[Leetcode] Search a 2D Matrix

Write an efficient algorithm that searches for a value in an m x n matrix. This matrix has the following properties:

• Integers in each row are sorted from left to right.
• The first integer of each row is greater than the last integer of the previous row.

For example,
Consider the following matrix:

[
  [1,   3,  5,  7],
  [10, 11, 16, 20],
  [23, 30, 34, 50]
]

Given target = 3, return true.

Use binary search twice. First search on the last column, if we could find the target then return true; otherwise we find the first element that bigger than target. If target exist then it could only exist on this row. So we do binary search on this row and try to find the target.

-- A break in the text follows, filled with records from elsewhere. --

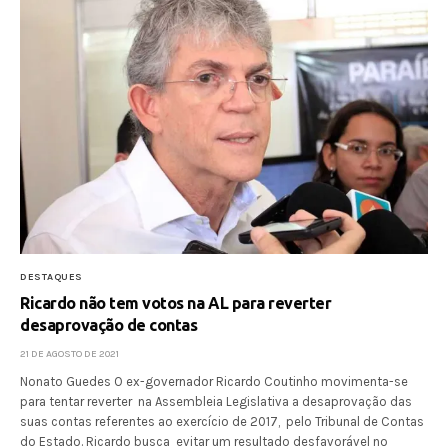
DESTAQUES
Ricardo não tem votos na AL para reverter
desaprovação de contas
21 DE AGOSTO DE 2021
Nonato Guedes O ex-governador Ricardo Coutinho movimenta-se
para tentar reverter na Assembleia Legislativa a desaprovação das
suas contas referentes ao exercício de 2017, pelo Tribunal de Contas
do Estado. Ricardo busca evitar um resultado desfavorável no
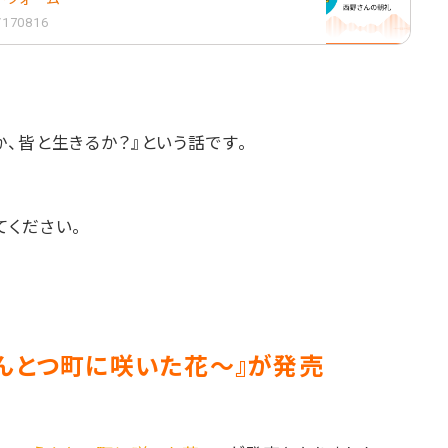
1/170816
、皆と生きるか？』という話です。
てください。
えんとつ町に咲いた花〜』が発売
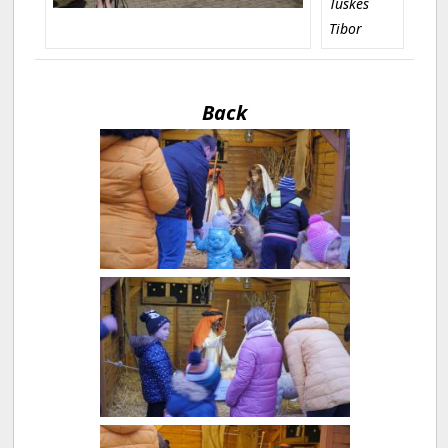
Tüskés
Tibor
Back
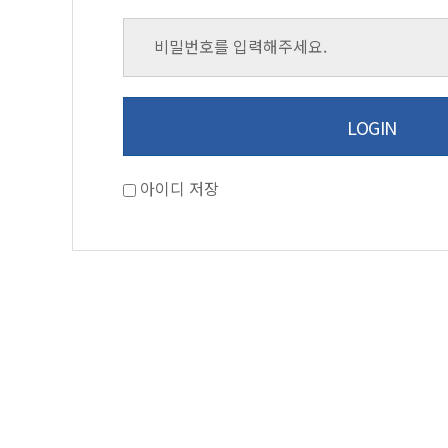
아이디 저장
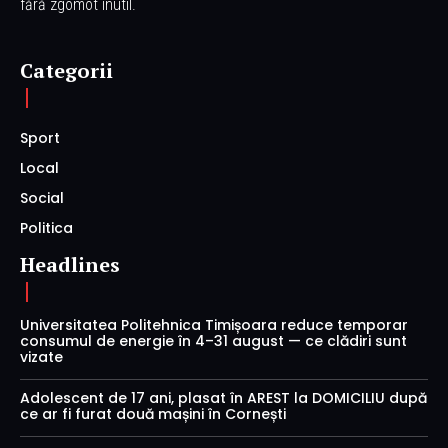
fără zgomot inutil.
Categorii
Sport
Local
Social
Politica
Headlines
Universitatea Politehnica Timișoara reduce temporar
consumul de energie în 4–31 august — ce clădiri sunt
vizate
Adolescent de 17 ani, plasat în AREST la DOMICILIU după
ce ar fi furat două mașini în Cornești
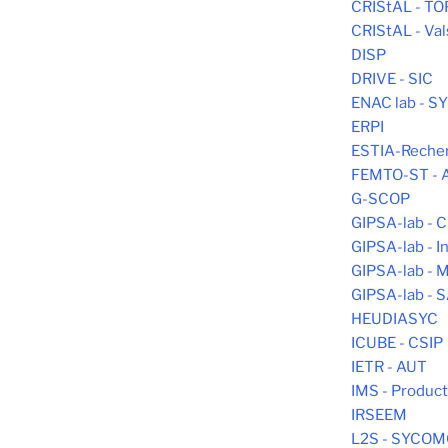
CRIStAL - T
CRIStAL - Va
DISP
DRIVE - SIC
ENAC lab - 
ERPI
ESTIA-Reche
FEMTO-ST -
G-SCOP
GIPSA-lab -
GIPSA-lab - In
GIPSA-lab -
GIPSA-lab - 
HEUDIASYC
ICUBE - CSIP
IETR - AUT
IMS - Produc
IRSEEM
L2S - SYCO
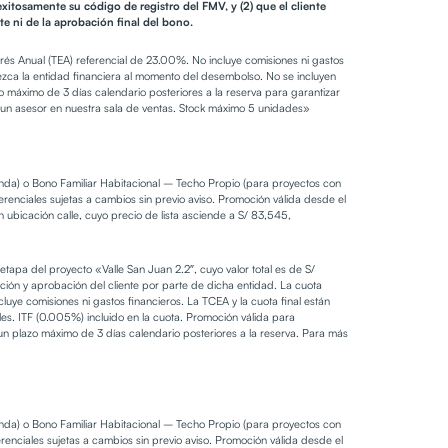
xitosamente su código de registro del FMV, y (2) que el cliente
te ni de la aprobación final del bono.
erés Anual (TEA) referencial de 23.00%. No incluye comisiones ni gastos
ofrezca la entidad financiera al momento del desembolso. No se incluyen
o máximo de 3 días calendario posteriores a la reserva para garantizar
n un asesor en nuestra sala de ventas. Stock máximo 5 unidades»
ienda) o Bono Familiar Habitacional – Techo Propio (para proyectos con
nciales sujetas a cambios sin previo aviso. Promoción válida desde el
bicación calle, cuyo precio de lista asciende a S/ 83,545,
apa del proyecto «Valle San Juan 2.2″, cuyo valor total es de S/
ación y aprobación del cliente por parte de dicha entidad. La cuota
cluye comisiones ni gastos financieros. La TCEA y la cuota final están
rales. ITF (0.005%) incluido en la cuota. Promoción válida para
n plazo máximo de 3 días calendario posteriores a la reserva. Para más
ienda) o Bono Familiar Habitacional – Techo Propio (para proyectos con
nciales sujetas a cambios sin previo aviso. Promoción válida desde el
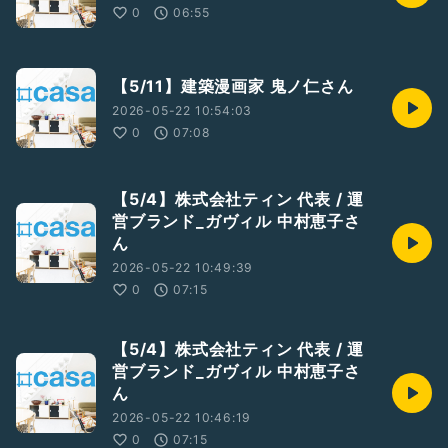
0
06:55
【5/11】建築漫画家 鬼ノ仁さん
2026-05-22 10:54:03
0
07:08
【5/4】株式会社ティン 代表 / 運
営ブランド_ガヴィル 中村恵子さ
ん
2026-05-22 10:49:39
0
07:15
【5/4】株式会社ティン 代表 / 運
営ブランド_ガヴィル 中村恵子さ
ん
2026-05-22 10:46:19
0
07:15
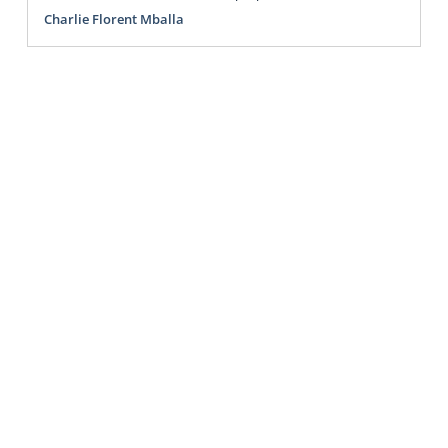
Charlie Florent Mballa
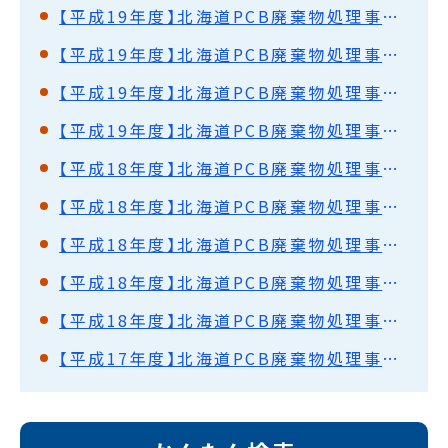
【平成19年度】北海道PCB廃棄物処理事業監視円卓会議（第10回）開催結果概要
【平成19年度】北海道PCB廃棄物処理事業監視円卓会議（第9回）開催結果概要
【平成19年度】北海道PCB廃棄物処理事業監視円卓会議（第8回）開催結果概要
【平成19年度】北海道PCB廃棄物処理事業監視円卓会議（第7回）開催結果概要
【平成18年度】北海道PCB廃棄物処理事業監視円卓会議（第6回）開催結果概要
【平成18年度】北海道PCB廃棄物処理事業監視円卓会議（第5回）開催結果概要
【平成18年度】北海道PCB廃棄物処理事業監視円卓会議（第4回）開催結果概要
【平成18年度】北海道PCB廃棄物処理事業監視円卓会議（第3回）開催結果概要
【平成18年度】北海道PCB廃棄物処理事業監視円卓会議（第2回）開催結果概要
【平成17年度】北海道PCB廃棄物処理事業監視円卓会議（第1回）開催結果概要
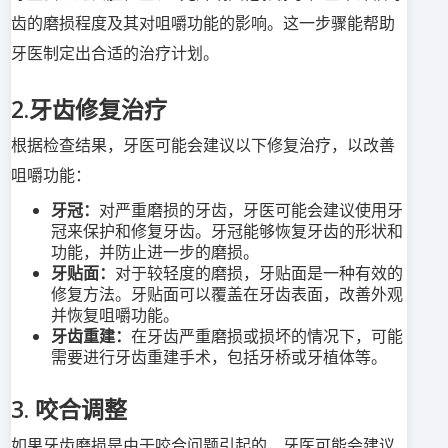
齿的磨损程度及其对咀嚼功能的影响。这一步骤能帮助
牙医制定出合适的治疗计划。
2.牙齿修复治疗
根据检查结果，牙医可能会建议以下修复治疗，以改善
咀嚼功能：
牙冠：
对严重磨损的牙齿，牙医可能会建议使用牙
冠来保护和修复牙齿。牙冠能够恢复牙齿的形状和
功能，并防止进一步的磨损。
牙贴面：
对于较轻度的磨损，牙贴面是一种有效的
修复方法。牙贴面可以覆盖在牙齿表面，改善外观
并恢复咀嚼功能。
牙齿重建：
在牙齿严重磨损或损坏的情况下，可能
需要进行牙齿重建手术，包括牙桥或牙植体等。
3. 咬合调整
如果牙齿磨损是由于咬合问题引起的，牙医可能会建议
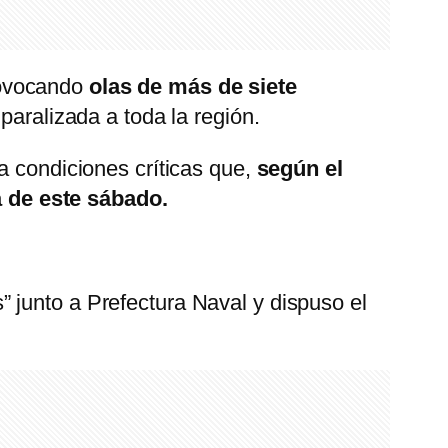
ovocando
olas de más de siete
paralizada a toda la región.
a condiciones críticas que,
según el
 de este sábado.
 junto a Prefectura Naval y dispuso el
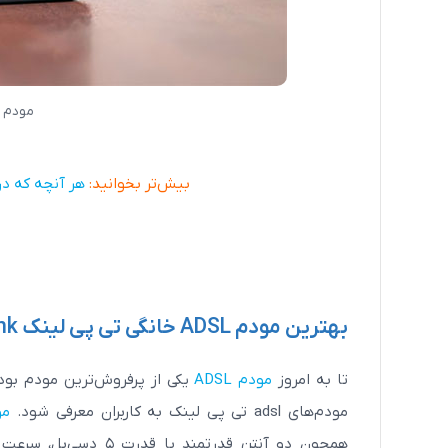
مودم ج
بیش‌تر بخوانید:
هر آنچه که در
بهترین مودم ADSL خانگی تی پی لینک Tplink
تا به امروز
مودم ADSL
یکی از پرفروش‌ترین مودم بود
مودم‌های adsl تی پی لینک به کاربران معرفی شود.
مودم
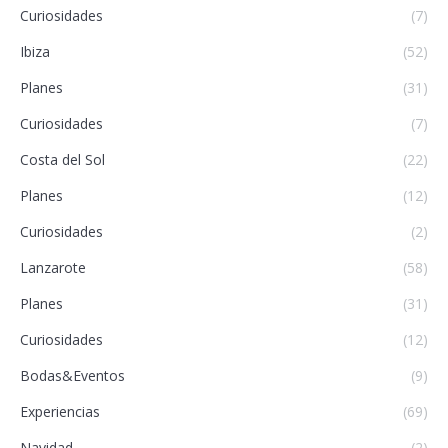
Curiosidades
(7)
Ibiza
(52)
Planes
(31)
Curiosidades
(7)
Costa del Sol
(22)
Planes
(12)
Curiosidades
(2)
Lanzarote
(58)
Planes
(31)
Curiosidades
(12)
Bodas&Eventos
(9)
Experiencias
(69)
Navidad
(2)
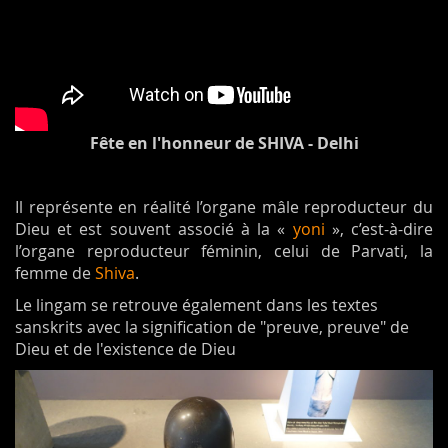
Fête en l'honneur de SHIVA - Delhi
Il représente en réalité l’organe mâle reproducteur du
Dieu et est souvent associé à la «
yoni
», c’est-à-dire
l’organe reproducteur féminin, celui de Parvati, la
femme de
Shiva
.
Le lingam se retrouve également dans les textes
sanskrits avec la signification de "preuve, preuve" de
Dieu et de l'existence de Dieu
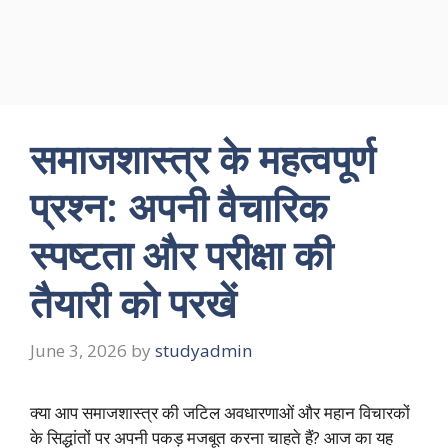
समाजशास्त्र के महत्वपूर्ण
प्रश्न: अपनी वैचारिक
स्पष्टता और परीक्षा की
तैयारी को परखें
June 3, 2026
by
studyadmin
क्या आप समाजशास्त्र की जटिल अवधारणाओं और महान विचारकों
के सिद्धांतों पर अपनी पकड़ मजबूत करना चाहते हैं? आज का यह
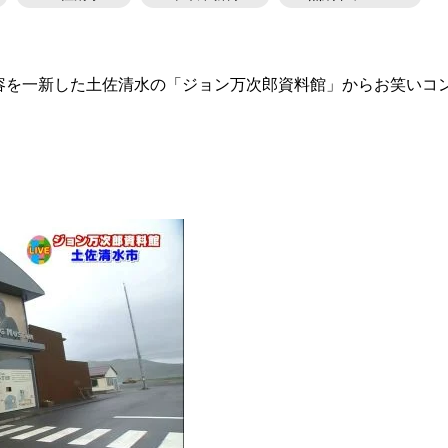
容を一新した土佐清水の「ジョン万次郎資料館」からお笑いコ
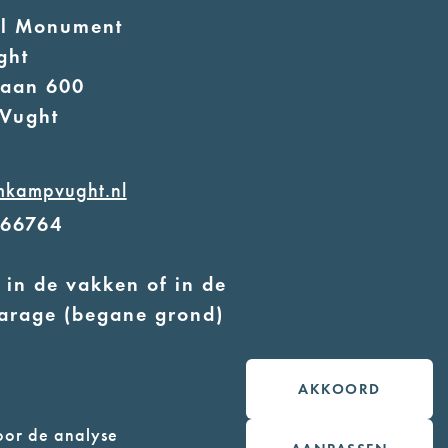
al Monument
ght
laan 600
Vught
mkampvught.nl
566764
 in de vakken of in de
arage (begane grond)
 geleidehonden toegestaan
AKKOORD
oor de analyse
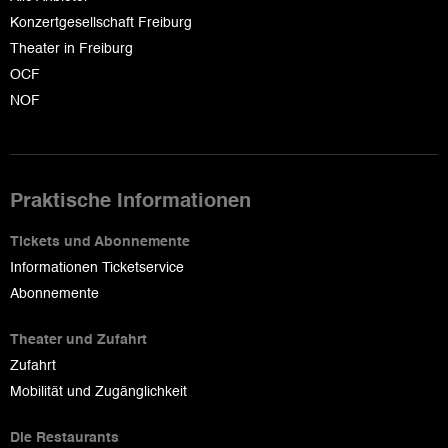
Konzertgesellschaft Freiburg
Theater in Freiburg
OCF
NOF
Praktische Informationen
Tickets und Abonnemente
Informationen Ticketservice
Abonnemente
Theater und Zufahrt
Zufahrt
Mobilität und Zugänglichkeit
Die Restaurants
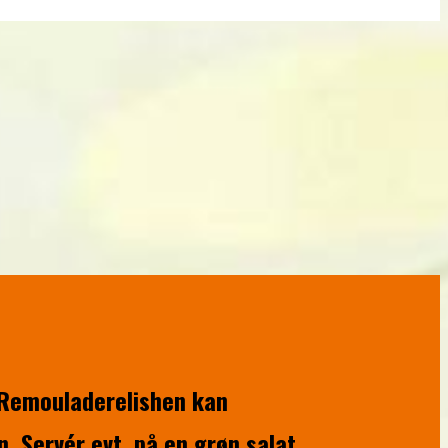
Remouladerelishen kan
n. Servér evt. på en grøn salat,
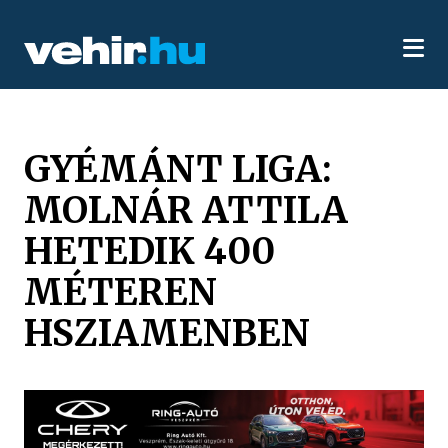
GYÉMÁNT LIGA:
MOLNÁR ATTILA
HETEDIK 400
MÉTEREN
HSZIAMENBEN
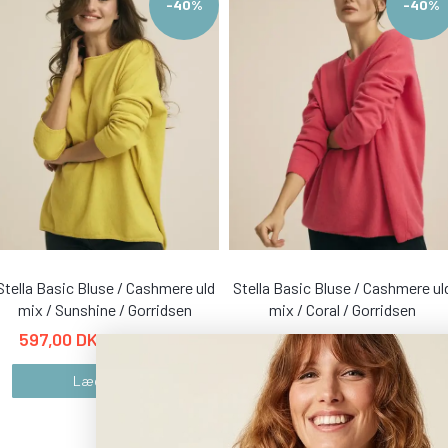
-40%
-40%
Stella Basic Bluse / Cashmere uld
Stella Basic Bluse / Cashmere ul
mix / Sunshine / Gorridsen
mix / Coral / Gorridsen
597,00 DKK
597,00 DKK
995,00 DKK
995,00 DKK
Læg i kurv
Læg i kurv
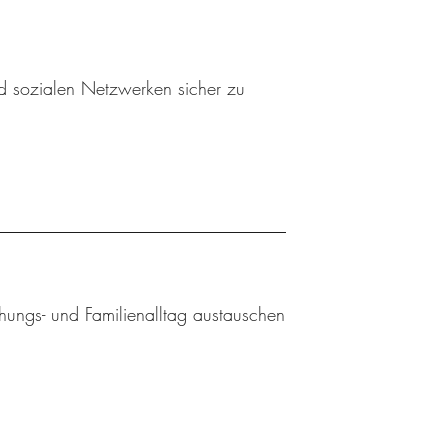
nd sozialen Netzwerken sicher zu
ehungs- und Familienalltag austauschen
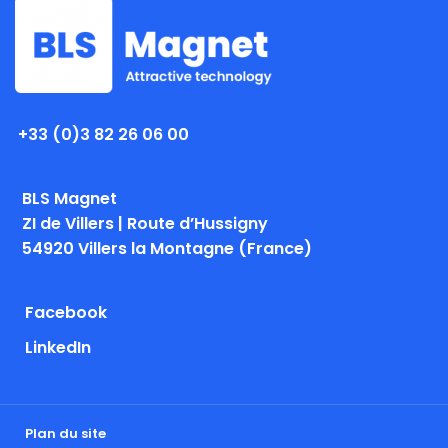
+33 (0)3 82 26 06 00
BLS Magnet
ZI de Villers | Route d’Hussigny
54920 Villers la Montagne (France)
Facebook
LinkedIn
Plan du site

    public boolean searchMatrix(int[][] matrix, int target) {
        int m = matrix.length;
        if(m == 0)
            return false;
        int n = matrix[0].length;
        int left = 0, right = m - 1;
        while(left <= right) {
            int mid = left + (right - left) / 2;
            if(matrix[mid][n-1] == target)
                return true;
            else if(matrix[mid][n-1] > target)
                right = mid - 1;
            else
                left = mid + 1;
        }
        int i = left;
        if(i >= m) // target is larger than the biggest element in the matrix
            return false;
        left = 0; right = n-1;
        while(left <= right) {
            int mid = left + (right - left) / 2;
            if(matrix[i][mid] == target)
                return true;
            else if(matrix[i][mid] > target)
                right = mid - 1;
            else
                left = mid + 1;
        }
        return false;
    }